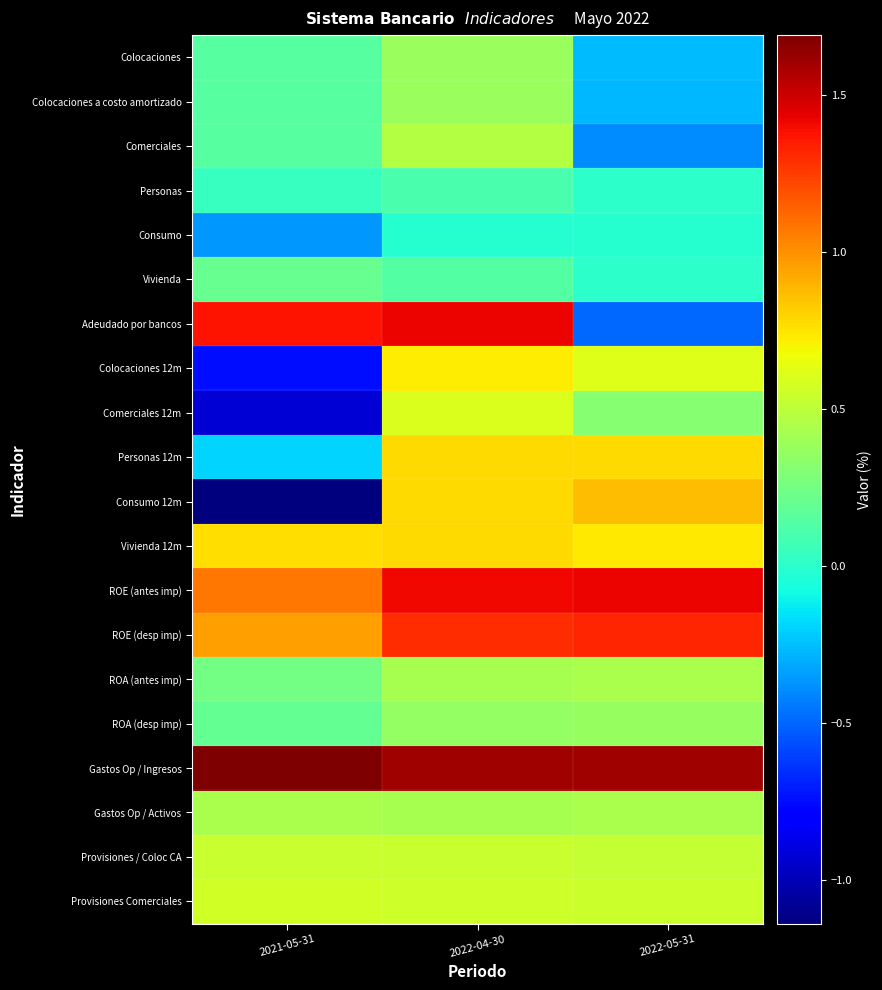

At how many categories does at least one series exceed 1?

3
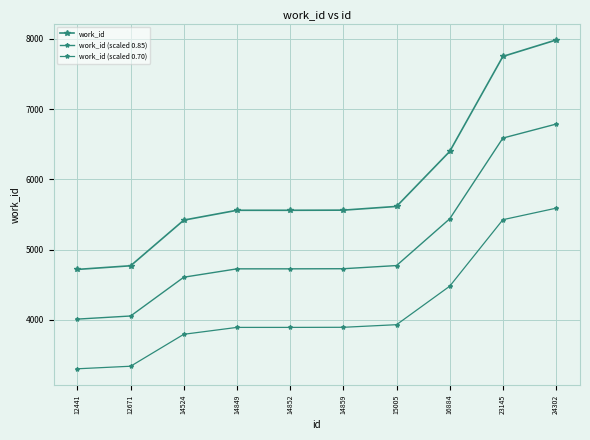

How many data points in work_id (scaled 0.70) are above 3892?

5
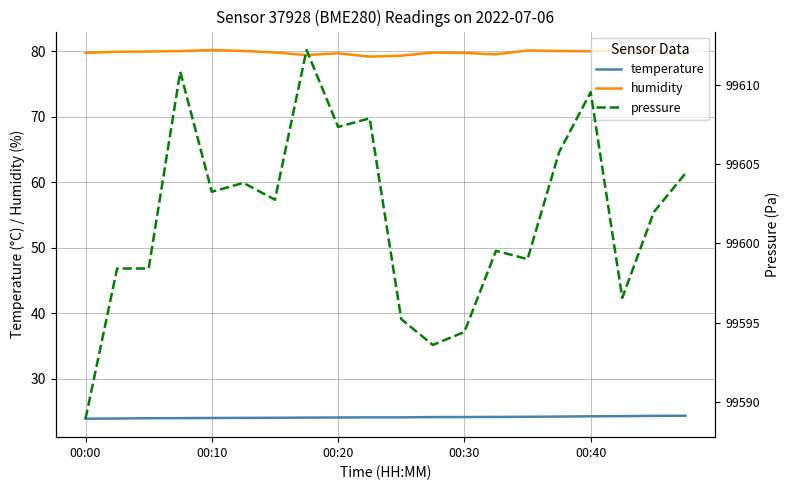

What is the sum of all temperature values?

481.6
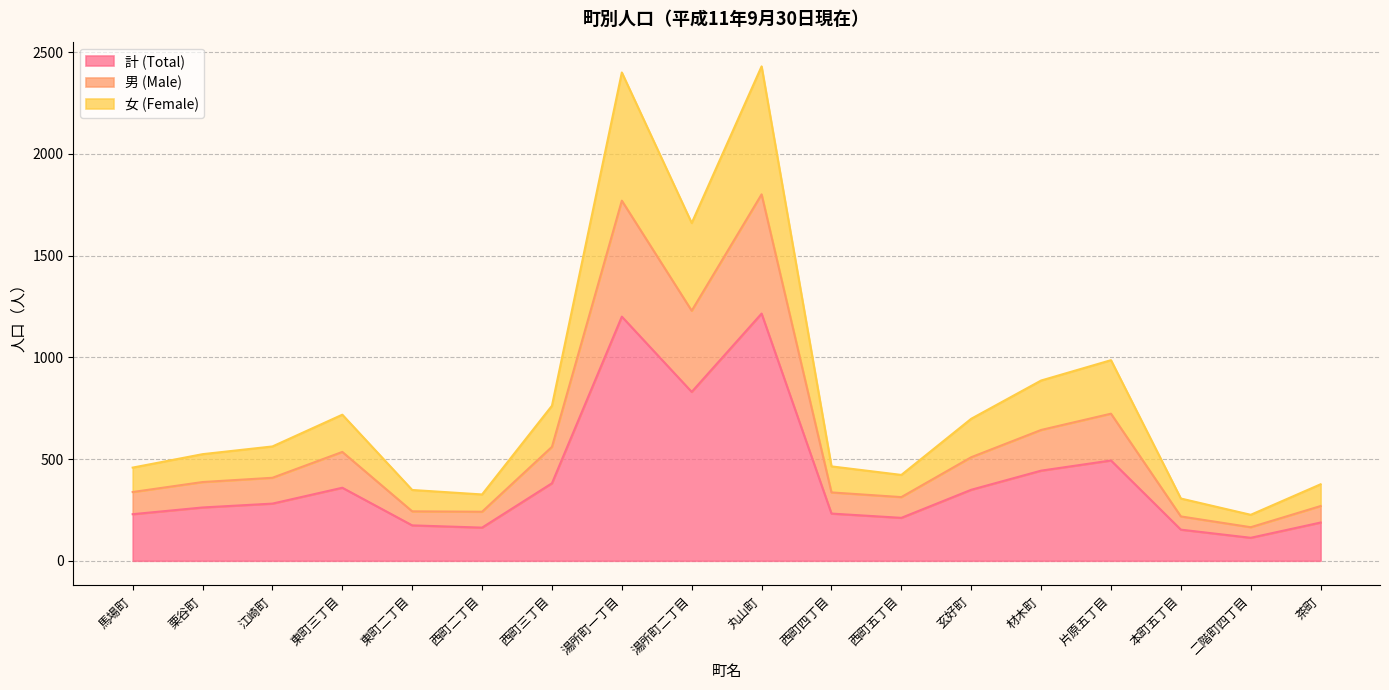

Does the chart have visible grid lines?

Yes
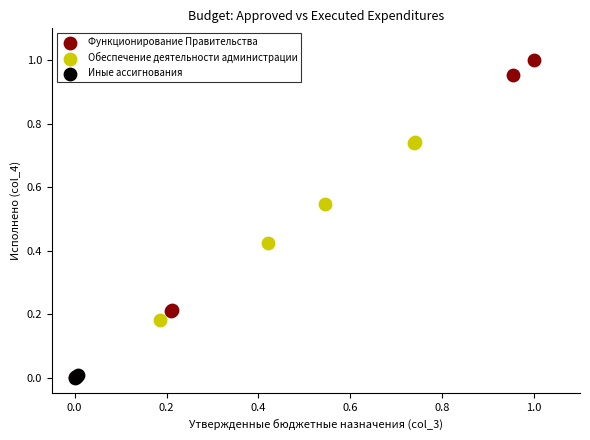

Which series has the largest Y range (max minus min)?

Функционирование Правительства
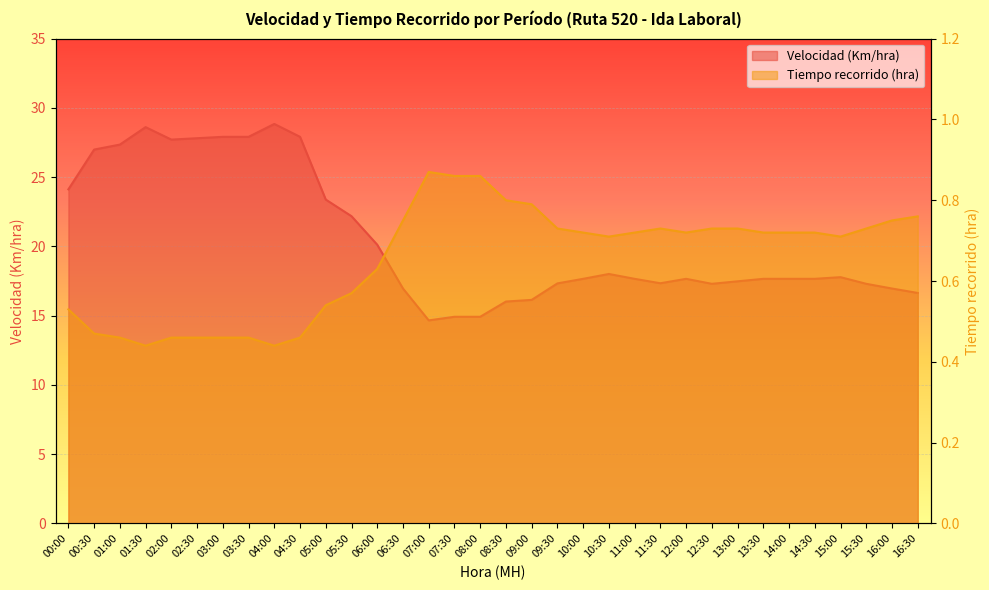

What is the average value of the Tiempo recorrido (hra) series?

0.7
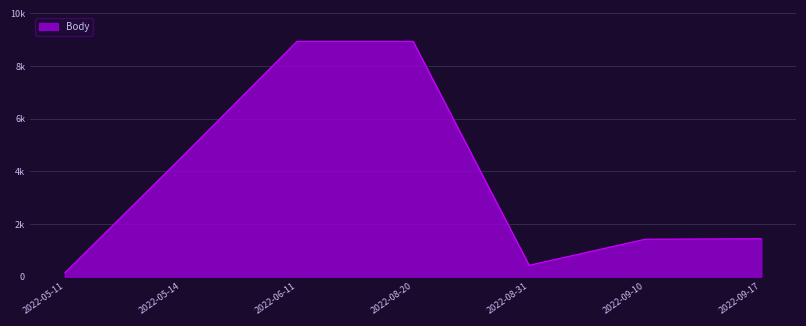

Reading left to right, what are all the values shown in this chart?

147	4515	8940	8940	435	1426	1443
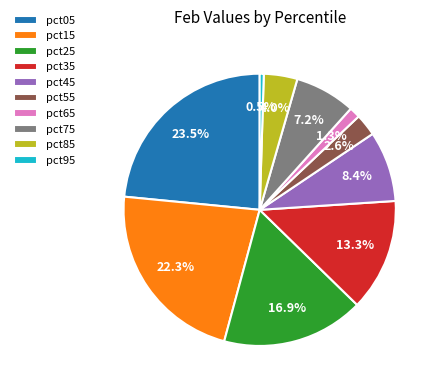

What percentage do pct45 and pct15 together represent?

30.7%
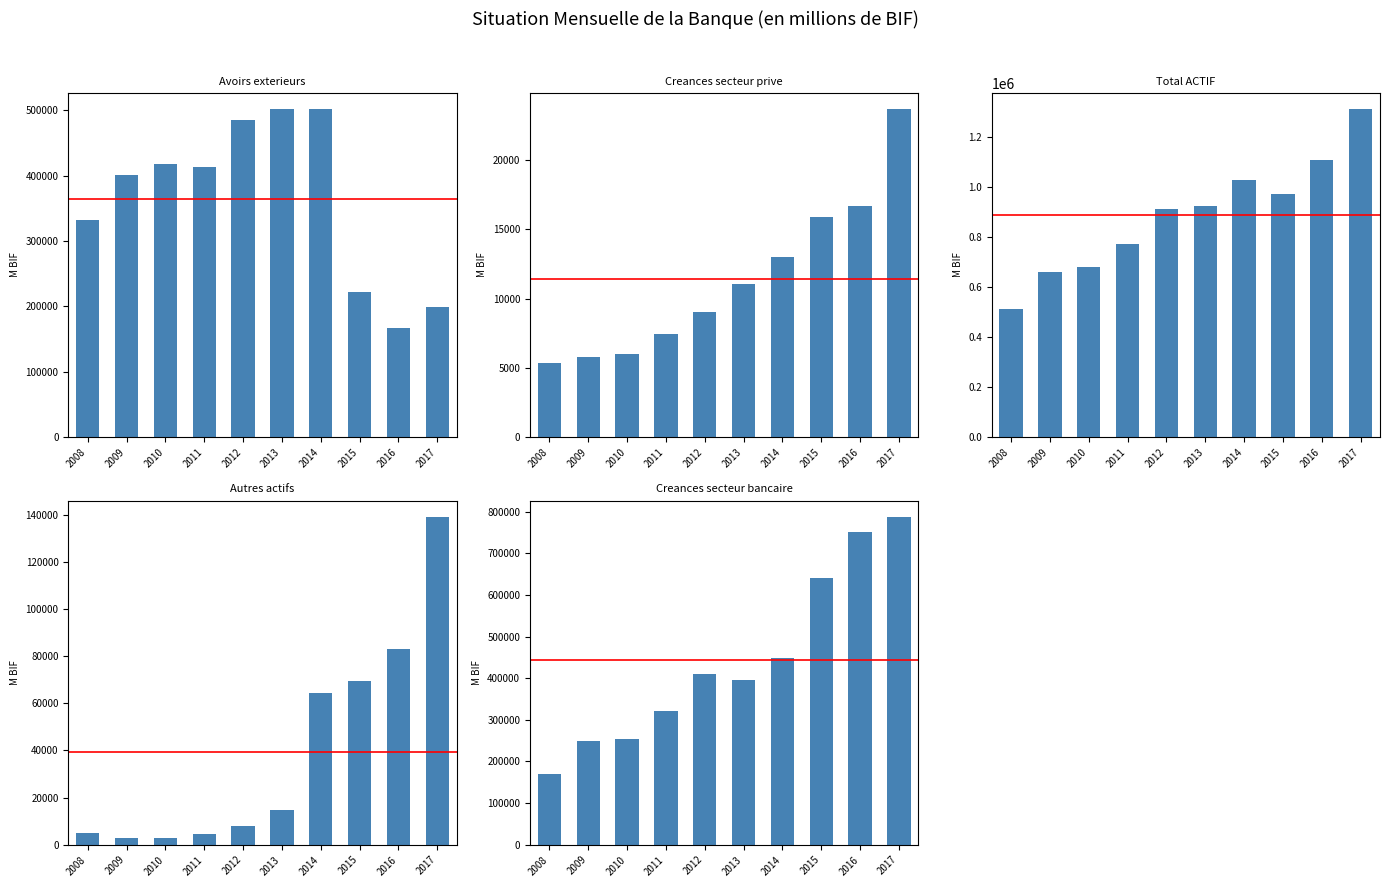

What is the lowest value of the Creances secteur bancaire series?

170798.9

= What you should do =
Copy out all of the material above word for word, leaving out the pictures.

= Output for this task =
At how many categories does at least one series exceed 1?

3

How many data points in work_id (scaled 0.70) are above 3892?

5

What is the sum of all temperature values?

481.6

Does the chart have visible grid lines?

Yes

Which series has the largest Y range (max minus min)?

Функционирование Правительства

What is the average value of the Tiempo recorrido (hra) series?

0.7

Reading left to right, what are all the values shown in this chart?

147	4515	8940	8940	435	1426	1443

What percentage do pct45 and pct15 together represent?

30.7%

What is the lowest value of the Creances secteur bancaire series?

170798.9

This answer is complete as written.